The Roman ruins of Aosta
We then did the twenty-minute drive over to Aosta, a much bigger town than we were expecting where we had booked a hotel for the evening. It took us longer to park near the hotel than the drive from Fenis to Aosta as the city has a very pedestrianised centre and a lot of one-way streets that our sat-nav did not manage very well. At one point we were driving on a pedestrian street having followed the sat-nav down a one-way street. As we were turning on the road to go back the way we came a helpful Italian knocked on our window to tell us it was a one-way street. I amazed myself by politely telling him we were aware and were reversing to go back up the one-way street.
We got to the hotel and once again had a double bed rather than a single, which was annoying. The receptionist said he would check what we booked and I said there was no need, it was a twin, I set the option as default in the app. They delivered some additional sheets later in the day. Not ideal, but at least we were not sharing a duvet.
The main street of Aosta has been the central street since the Roman Empire and is the widest in town due to it being the thoroughfare through the city. Aosta was very much a stopping point for Roman merchants.
Our first stop was the Porta Pretoria, the Pretoria gate. a Roman archway to the city from 25 BCE, when Augustus was Caesar of Rome. As a main feature on the thoroughfare, it is impossible to get a photo not full of people using this two-thousand-year-old gateway as part of their daily routine.
After the Theatre, we walked further down to the Arco di Augusto, now situated in the middle of a roundabout, somewhat ruining the effect of the archway. The Christian crucifix in the middle of the arch disguises its original dedicated to Augustus Ceaser, added during Italy’s long catholic past.
When we explored, we saw it was the church we were looking for, and it was not an active church but rather the remains of one. We followed the metal walkway down and could see the outline of the church and the few tombs remaining in the basement. It was interesting, but if you had to buy a discrete ticket for you’d be annoyed.
We then walked back to the hotel to go to the Criptoportico Forense, the underground crypt. It was not what I was expecting. I was thinking something like the crypts of Malta; deeply underground and carved from rock. These were only five feet underground, there were small windows at the 5-foot mark, meaning someone my hight would still have a head above ground if buried standing up in this crypt. It was somewhat disappointing. Again, it shows the wisdom of linking access to the museum and the Theatre.
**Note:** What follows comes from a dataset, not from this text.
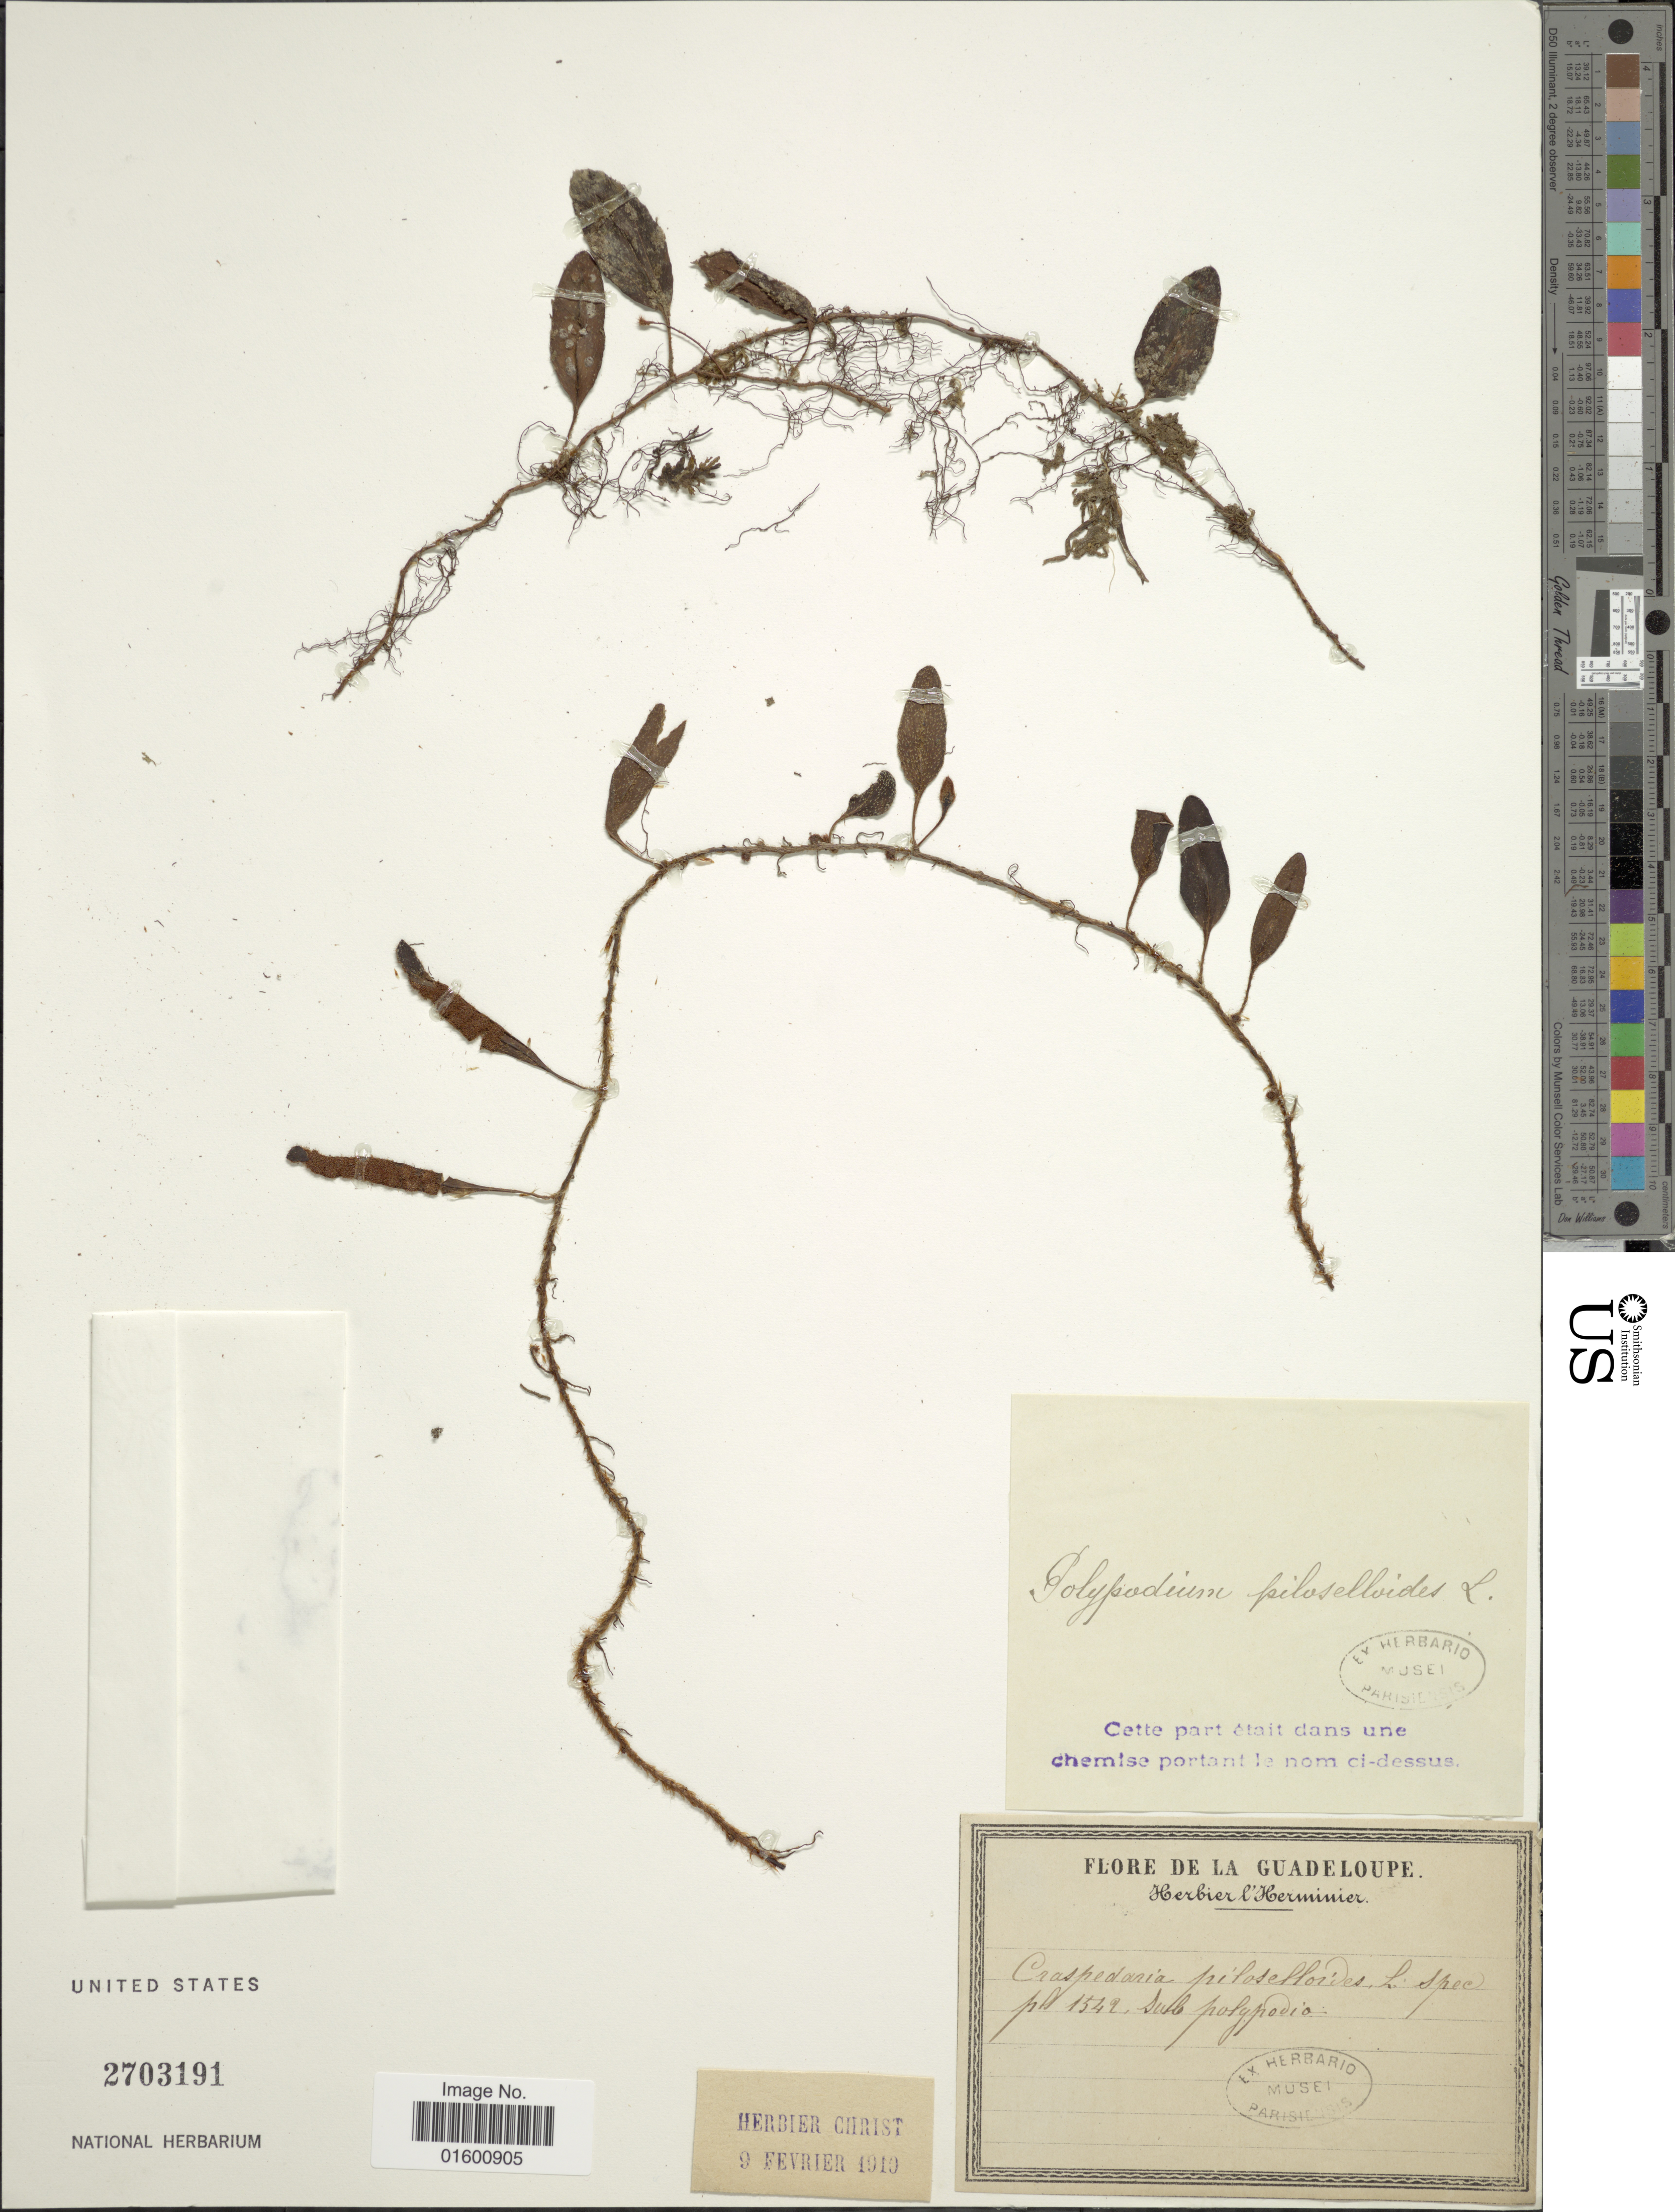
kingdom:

Finished for the day with sights and experiences, we stopped for a drink at a cafe bar. We once again found the challenge of just staying at a bar in Italy for a drink. We were inundated with olives, bread, dried meats and flatbreads. Lovely, but spoils the appetite somewhat. We found one place we wanted to try for dinner, but when we booked on-line it was closed for the day, so we found somewhere else to work. It looked reasonably relaxed, so we didn’t book but paid our bill at the bar and headed back to the hotel to get changed.
As we knew from the reviews, the menu was only in Italian as the owner is a purist, he can help if needed. Not that he did for us, but we managed well enough. I had a seafood risotto and slow-cooked beef. My friend had a fish dish. Seafood was very much the focus of this restaurant, much to my chagrin as I’m not usually a fan. The food was good, not top-notch, but solidly into the upper end of meals. The owner/waiter was attentive, and when I came back ten minutes after we left, he met me outside with the sunglasses I had forgotten.
We then headed back to the hotel where I found a spot at the deserted bar and annoyed the receptionist(s) by ordering a few glasses of wine while updating my journal for a couple of hours.
Aosta is an excellent place to stop; it is not incredibly tourist focused but has enough to keep you entertained for a day or two easily. There are also some of the old fashioned souvenir shops selling katanas, skulls and hunting knives and things with peoples names on them, and it is always lovely to see these rather than the boring generic ones that end up at more popular destinations.
The town feels nestled in the mountains, and the peaks rise above it in a very prominent way. At dinner, I watched the moon move sideways across the peaks before disappearing behind the buildings. Being here, you can understand in some way why the Romans were so progressive in their approach. The mountains reach the stars, and you can climb a mountain.